[[ Data in this exercise open ]]

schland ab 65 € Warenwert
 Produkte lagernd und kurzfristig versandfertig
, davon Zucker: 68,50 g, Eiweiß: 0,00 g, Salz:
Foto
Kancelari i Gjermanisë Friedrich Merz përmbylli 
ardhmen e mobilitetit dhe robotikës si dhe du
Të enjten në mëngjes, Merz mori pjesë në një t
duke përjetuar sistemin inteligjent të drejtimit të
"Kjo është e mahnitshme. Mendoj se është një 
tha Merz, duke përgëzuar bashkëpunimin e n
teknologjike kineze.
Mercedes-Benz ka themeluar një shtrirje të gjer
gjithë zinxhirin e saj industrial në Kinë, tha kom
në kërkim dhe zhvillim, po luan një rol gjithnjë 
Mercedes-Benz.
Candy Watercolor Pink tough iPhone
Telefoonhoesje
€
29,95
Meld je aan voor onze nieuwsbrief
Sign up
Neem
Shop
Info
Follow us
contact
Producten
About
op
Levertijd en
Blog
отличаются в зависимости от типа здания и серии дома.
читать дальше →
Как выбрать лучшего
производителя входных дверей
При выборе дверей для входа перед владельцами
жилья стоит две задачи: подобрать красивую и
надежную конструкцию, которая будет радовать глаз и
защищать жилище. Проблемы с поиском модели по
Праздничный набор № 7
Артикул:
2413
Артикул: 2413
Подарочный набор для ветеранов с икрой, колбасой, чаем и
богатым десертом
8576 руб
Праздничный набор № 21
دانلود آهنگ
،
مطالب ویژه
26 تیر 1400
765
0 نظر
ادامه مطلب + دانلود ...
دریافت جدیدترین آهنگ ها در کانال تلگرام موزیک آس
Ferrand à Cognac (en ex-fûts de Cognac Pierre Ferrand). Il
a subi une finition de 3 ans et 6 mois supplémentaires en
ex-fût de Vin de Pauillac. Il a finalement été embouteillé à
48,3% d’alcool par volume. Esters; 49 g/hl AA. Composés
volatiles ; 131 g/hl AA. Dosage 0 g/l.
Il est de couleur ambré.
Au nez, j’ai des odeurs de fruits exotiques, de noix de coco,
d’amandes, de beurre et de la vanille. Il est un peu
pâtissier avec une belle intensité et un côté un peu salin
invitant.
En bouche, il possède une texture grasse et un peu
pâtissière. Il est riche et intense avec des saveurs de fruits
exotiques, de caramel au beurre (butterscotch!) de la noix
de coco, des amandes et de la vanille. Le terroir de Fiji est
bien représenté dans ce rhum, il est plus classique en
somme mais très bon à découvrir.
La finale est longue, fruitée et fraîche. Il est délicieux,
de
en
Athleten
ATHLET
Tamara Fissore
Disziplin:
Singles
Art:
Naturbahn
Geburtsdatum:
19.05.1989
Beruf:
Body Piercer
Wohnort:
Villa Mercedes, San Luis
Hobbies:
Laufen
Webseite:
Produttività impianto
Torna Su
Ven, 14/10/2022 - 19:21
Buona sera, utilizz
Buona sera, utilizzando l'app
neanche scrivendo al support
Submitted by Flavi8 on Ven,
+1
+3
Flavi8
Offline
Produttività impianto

[[ Data in this exercise closed ]]

Every line holding the word "exotiques" should be copied out of the material.

§ Written answer:
Au nez, j’ai des odeurs de fruits exotiques, de noix de coco,
exotiques, de caramel au beurre (butterscotch!) de la noix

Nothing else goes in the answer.